Pour le Défi du samedi, n° 61
Champfleury, le 17mai 2009
Chère Madame,
J’ai bien reçu votre lettre du 15 mai. Au début, j’étais fort étonnée de savoir que mon nom et mon adresse figuraient dans son agenda, et puis je me suis rendu compte que ce n’était pas, finalement, si étonnant que cela.
Je n’ai jamais fait la connaissance de madame Icks. Et pourtant, c’était elle qui a ruiné ma vie.
J’étais jeune épouse, éperdument heureuse. J’attendais notre premier enfant le jour où la voiture de madame Icks m’a écrasée.
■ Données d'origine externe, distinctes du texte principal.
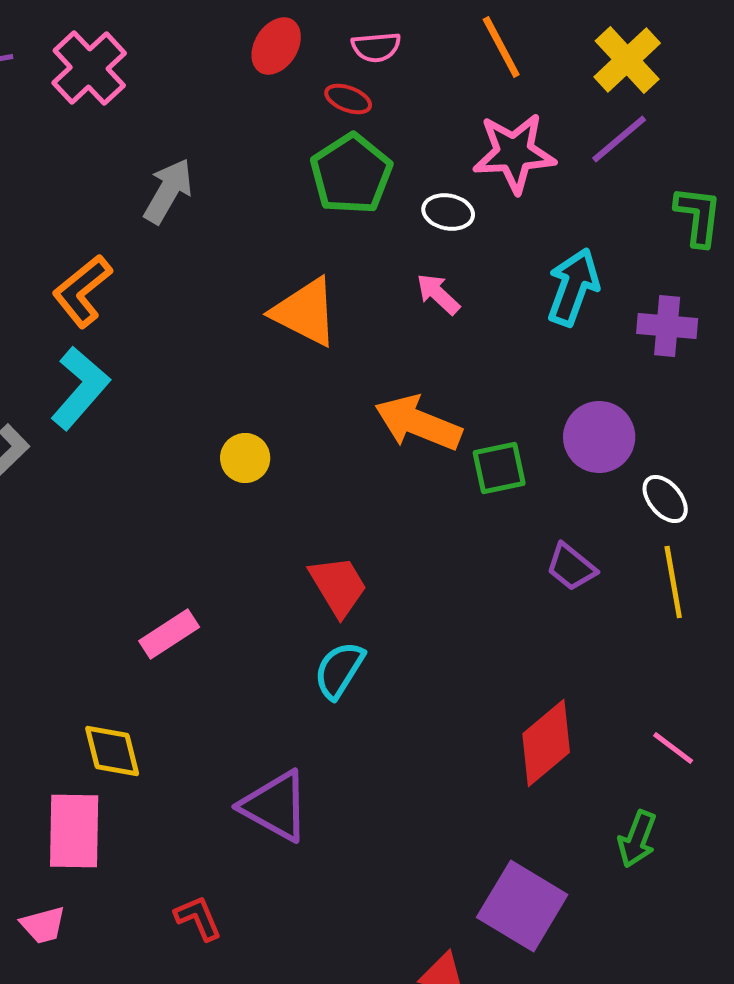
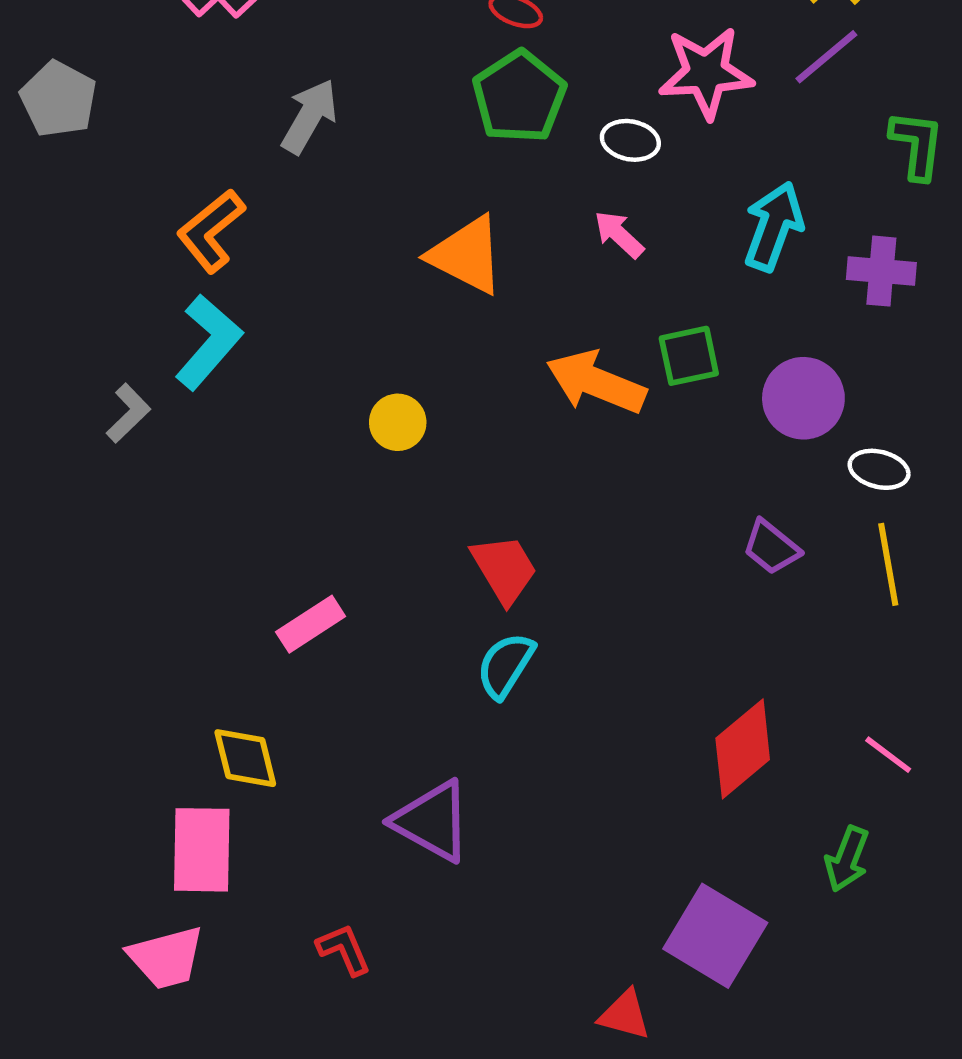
green square: (499, 468) -> (689, 356), moved
white ellipse: (665, 499) -> (879, 469), turned -36
pink trapezoid: (43, 925) -> (166, 958), size x1.5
Un accident, vous vous direz, et moi aussi, (et le tribunal aussi) les longs mois que j’ai passés, paralysée, au lit. Inutile bien sûr de vous préciser que j’ai perdu l’enfant que je portais.
Ce n’était que deux ou trois ans après mon rétablissement – si marcher difficilement avec des cannes peut s’appeler un rétablissement – que j’ai su que mon mari menait, depuis l’accident, une aventure avec quelqu’un d’autre. Lorsque je lui ai demandé s’il voulait sa liberté, il n’a pas hésité deux secondes à m’avouer qu’il était tombé amoureux de l’autre femme, celle qui lui donnerait enfin l’enfant qu’il avait tant souhaité et que je ne pouvais plus lui offrir à cause de l’accident.
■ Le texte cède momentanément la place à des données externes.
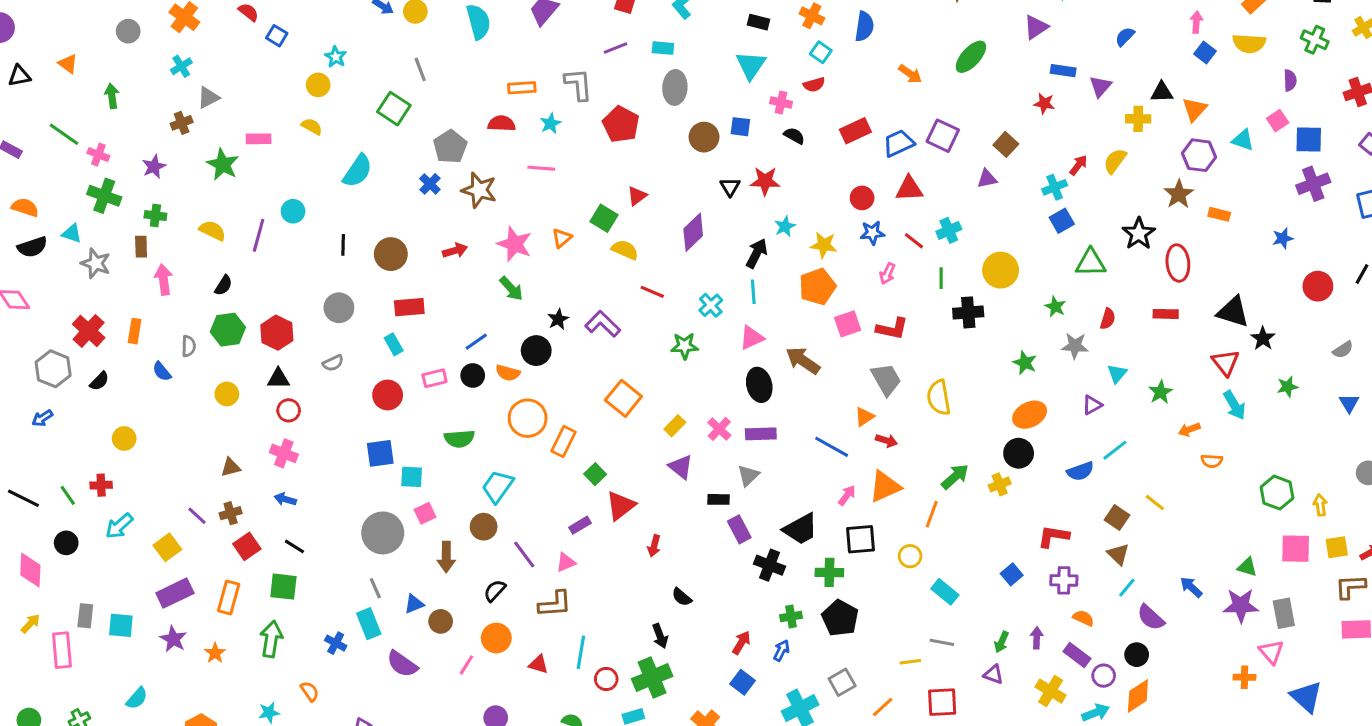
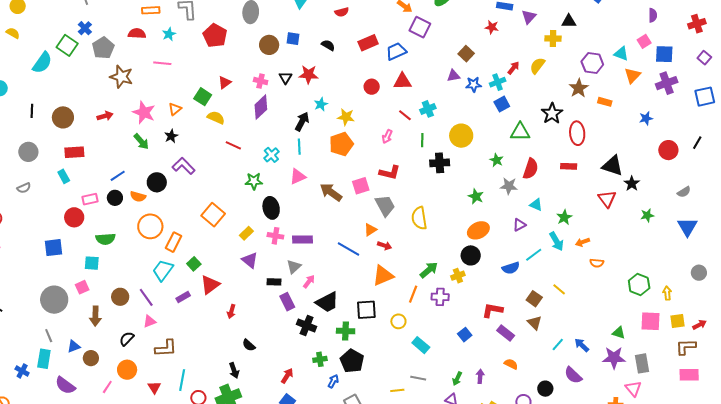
pink cross: (781, 103) -> (261, 81), moved
green square: (394, 109) -> (67, 45), moved
orange triangle: (1195, 109) -> (632, 75), moved
purple square: (943, 136) -> (420, 27), moved
blue cross: (430, 184) -> (85, 28), moved
blue star: (872, 233) -> (474, 84), moved
black star: (558, 319) -> (171, 136), moved
red semicircle: (1108, 319) -> (531, 169), size x1.5
purple L-shape: (603, 324) -> (184, 166), moved
pink square: (848, 324) -> (361, 186), moved
cyan triangle: (1117, 374) -> (536, 205), turned -48
black ellipse: (759, 385) -> (271, 208), moved
red circle: (388, 395) -> (74, 217), moved
blue triangle: (1349, 403) -> (687, 227), size x1.5
cyan arrow: (1234, 405) -> (557, 241), moved
pink cross: (719, 429) -> (275, 236), turned -35
cyan square: (412, 477) -> (92, 263), moved
cyan trapezoid: (498, 486) -> (163, 270), moved
pink arrow: (847, 495) -> (309, 281), moved
purple line: (524, 554) -> (146, 297), moved
pink triangle: (566, 562) -> (149, 321), moved
purple cross: (1064, 580) -> (440, 297), moved
cyan line: (1127, 588) -> (558, 344), moved
purple semicircle: (1151, 617) -> (573, 375), moved
cyan rectangle: (369, 624) -> (44, 359), turned 30
blue arrow: (781, 651) -> (333, 381), moved
purple rectangle: (1077, 655) -> (506, 333), moved
red triangle: (538, 664) -> (154, 387), turned 40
Je l’ai laissé partir. Oui, je l’aimais encore, comment pouvais-je lui priver de son bonheur ? Enfin, une de mes amies, un collègue de mon mari – mon ex-mari, plutôt – m’a expliqué qu’il ne m’a pas quittée pour n’importe qui, mais bien pour madame Icks ! Ah oui, j’imagine que l’ironie de la situation ne vous échappe pas.
Mais ce n’est pas tout. Madame Icks a dépensé tout l’argent qu’avait mon mari, et l’a quitté le jour où il n’avait plus un sou. Elle a aussi délaissé l’enfant, en leur faisant savoir que ni le gamin ni son père ne portaient plus aucun intérêt pour elle. Mon Jacot et son enfant sont venus me voir, Jacot me suppliait de le reprendre, et je l’ai fait, peut-être moins pour lui que pour les beaux yeux de son enfant qu’il avait fait avec ce monstre.
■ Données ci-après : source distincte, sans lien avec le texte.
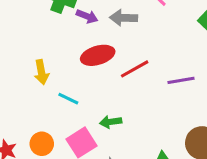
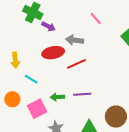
gray arrow: (124, 18) -> (75, 40), moved
purple line: (181, 80) -> (82, 94), moved
orange circle: (42, 144) -> (12, 99), moved

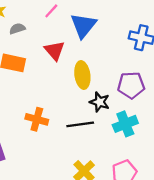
Hélas, Jacot est mort trois mois après, dissipé par l’alcool qui a pu tuer ce qui restait de lui. Moi, je m’occupais de l’enfant et le jour de ses seize ans, madame Icks a envoyé deux gros voyous chez moi pour le chercher.. Légalement, elle avait le droit. Elle avait aussi droit à l’argent que son père lui a légué. L’argent que ma mère m’a confié le jour de mon mariage. L’argent que j’avais soigneusement gardé en espérant qu’un jour que l’enfant de Jacot et moi irions aux États-Unis ensemble…l’argent que j’avais enfin donné à Jacot parce qu’il s’inquiétait pour les études du petit…
Vous vous demanderez sans doute ce qui est arrivé à l’enfant. Je ne sais pas. Il n’est jamais revenu me voir. Cela me semble clair, s’il est encore en vie, qu’il a coupé tout lien avec sa soi-disante mère.
J’espère que les autres figurants dans la vie de la glorieuse madame Icks vous apprendront que cette femme avait quelque brin de décence, mais cela me surprendrait. Qu’elle meure toute seule me semble digne de la vie qu’elle a vécue et aussi de celles qu’elle a ruinées.
Je n’ai plus que quelques mois à vivre. Je ne souhaite que cette femme n’ait pas pu vous duper ou vous impliquer dans une dernière sale affaire.
Si cela se trouve, j’espère que vous pourrez vous extriquer de ces griffes qui seraient capables de vous étrangler, même depuis sa tombe.